[Records from a data source]
------------------------------------------------------------------------
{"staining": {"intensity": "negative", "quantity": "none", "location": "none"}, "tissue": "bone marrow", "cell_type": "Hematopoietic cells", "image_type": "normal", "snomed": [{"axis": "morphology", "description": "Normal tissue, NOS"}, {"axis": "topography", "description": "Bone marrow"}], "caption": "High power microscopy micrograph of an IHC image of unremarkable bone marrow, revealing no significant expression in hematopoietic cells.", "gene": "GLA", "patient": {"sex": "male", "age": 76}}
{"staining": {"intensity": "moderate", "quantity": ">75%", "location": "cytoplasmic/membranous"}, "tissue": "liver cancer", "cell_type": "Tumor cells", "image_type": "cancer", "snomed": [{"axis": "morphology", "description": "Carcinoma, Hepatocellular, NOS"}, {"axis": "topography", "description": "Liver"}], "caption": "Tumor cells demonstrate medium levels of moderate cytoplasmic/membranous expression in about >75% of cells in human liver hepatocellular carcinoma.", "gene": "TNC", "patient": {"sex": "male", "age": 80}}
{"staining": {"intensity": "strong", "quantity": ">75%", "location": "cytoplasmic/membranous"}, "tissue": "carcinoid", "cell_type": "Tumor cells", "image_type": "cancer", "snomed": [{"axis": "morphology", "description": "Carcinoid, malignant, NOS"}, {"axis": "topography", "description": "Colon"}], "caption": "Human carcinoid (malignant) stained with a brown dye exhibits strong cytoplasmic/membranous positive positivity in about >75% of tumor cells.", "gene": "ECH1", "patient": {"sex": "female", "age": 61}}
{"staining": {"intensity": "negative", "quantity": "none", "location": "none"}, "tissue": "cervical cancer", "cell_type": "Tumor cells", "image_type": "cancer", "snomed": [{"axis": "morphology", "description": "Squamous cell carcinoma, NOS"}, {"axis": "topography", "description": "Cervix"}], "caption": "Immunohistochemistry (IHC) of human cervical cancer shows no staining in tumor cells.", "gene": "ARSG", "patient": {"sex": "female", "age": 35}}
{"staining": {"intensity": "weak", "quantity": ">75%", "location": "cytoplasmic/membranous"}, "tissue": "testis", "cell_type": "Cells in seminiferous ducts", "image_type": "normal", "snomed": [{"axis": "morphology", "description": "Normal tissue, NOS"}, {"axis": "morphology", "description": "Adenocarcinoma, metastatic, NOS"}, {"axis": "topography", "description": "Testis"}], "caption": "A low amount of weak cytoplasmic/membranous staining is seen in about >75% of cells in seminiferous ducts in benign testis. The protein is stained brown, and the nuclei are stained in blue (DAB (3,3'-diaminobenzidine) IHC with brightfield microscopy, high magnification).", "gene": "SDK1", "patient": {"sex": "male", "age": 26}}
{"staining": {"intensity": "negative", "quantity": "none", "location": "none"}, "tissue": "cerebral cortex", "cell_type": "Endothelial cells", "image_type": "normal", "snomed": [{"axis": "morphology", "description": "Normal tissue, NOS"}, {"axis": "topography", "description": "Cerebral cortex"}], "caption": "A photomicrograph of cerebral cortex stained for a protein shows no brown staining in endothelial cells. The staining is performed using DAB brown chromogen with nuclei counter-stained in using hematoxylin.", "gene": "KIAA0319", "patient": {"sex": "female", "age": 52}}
------------------------------------------------------------------------
ASSIGNMENT — Print all of the data exactly as it stands above.

COMPLETED TASK —
{"staining": {"intensity": "negative", "quantity": "none", "location": "none"}, "tissue": "bone marrow", "cell_type": "Hematopoietic cells", "image_type": "normal", "snomed": [{"axis": "morphology", "description": "Normal tissue, NOS"}, {"axis": "topography", "description": "Bone marrow"}], "caption": "High power microscopy micrograph of an IHC image of unremarkable bone marrow, revealing no significant expression in hematopoietic cells.", "gene": "GLA", "patient": {"sex": "male", "age": 76}}
{"staining": {"intensity": "moderate", "quantity": ">75%", "location": "cytoplasmic/membranous"}, "tissue": "liver cancer", "cell_type": "Tumor cells", "image_type": "cancer", "snomed": [{"axis": "morphology", "description": "Carcinoma, Hepatocellular, NOS"}, {"axis": "topography", "description": "Liver"}], "caption": "Tumor cells demonstrate medium levels of moderate cytoplasmic/membranous expression in about >75% of cells in human liver hepatocellular carcinoma.", "gene": "TNC", "patient": {"sex": "male", "age": 80}}
{"staining": {"intensity": "strong", "quantity": ">75%", "location": "cytoplasmic/membranous"}, "tissue": "carcinoid", "cell_type": "Tumor cells", "image_type": "cancer", "snomed": [{"axis": "morphology", "description": "Carcinoid, malignant, NOS"}, {"axis": "topography", "description": "Colon"}], "caption": "Human carcinoid (malignant) stained with a brown dye exhibits strong cytoplasmic/membranous positive positivity in about >75% of tumor cells.", "gene": "ECH1", "patient": {"sex": "female", "age": 61}}
{"staining": {"intensity": "negative", "quantity": "none", "location": "none"}, "tissue": "cervical cancer", "cell_type": "Tumor cells", "image_type": "cancer", "snomed": [{"axis": "morphology", "description": "Squamous cell carcinoma, NOS"}, {"axis": "topography", "description": "Cervix"}], "caption": "Immunohistochemistry (IHC) of human cervical cancer shows no staining in tumor cells.", "gene": "ARSG", "patient": {"sex": "female", "age": 35}}
{"staining": {"intensity": "weak", "quantity": ">75%", "location": "cytoplasmic/membranous"}, "tissue": "testis", "cell_type": "Cells in seminiferous ducts", "image_type": "normal", "snomed": [{"axis": "morphology", "description": "Normal tissue, NOS"}, {"axis": "morphology", "description": "Adenocarcinoma, metastatic, NOS"}, {"axis": "topography", "description": "Testis"}], "caption": "A low amount of weak cytoplasmic/membranous staining is seen in about >75% of cells in seminiferous ducts in benign testis. The protein is stained brown, and the nuclei are stained in blue (DAB (3,3'-diaminobenzidine) IHC with brightfield microscopy, high magnification).", "gene": "SDK1", "patient": {"sex": "male", "age": 26}}
{"staining": {"intensity": "negative", "quantity": "none", "location": "none"}, "tissue": "cerebral cortex", "cell_type": "Endothelial cells", "image_type": "normal", "snomed": [{"axis": "morphology", "description": "Normal tissue, NOS"}, {"axis": "topography", "description": "Cerebral cortex"}], "caption": "A photomicrograph of cerebral cortex stained for a protein shows no brown staining in endothelial cells. The staining is performed using DAB brown chromogen with nuclei counter-stained in using hematoxylin.", "gene": "KIAA0319", "patient": {"sex": "female", "age": 52}}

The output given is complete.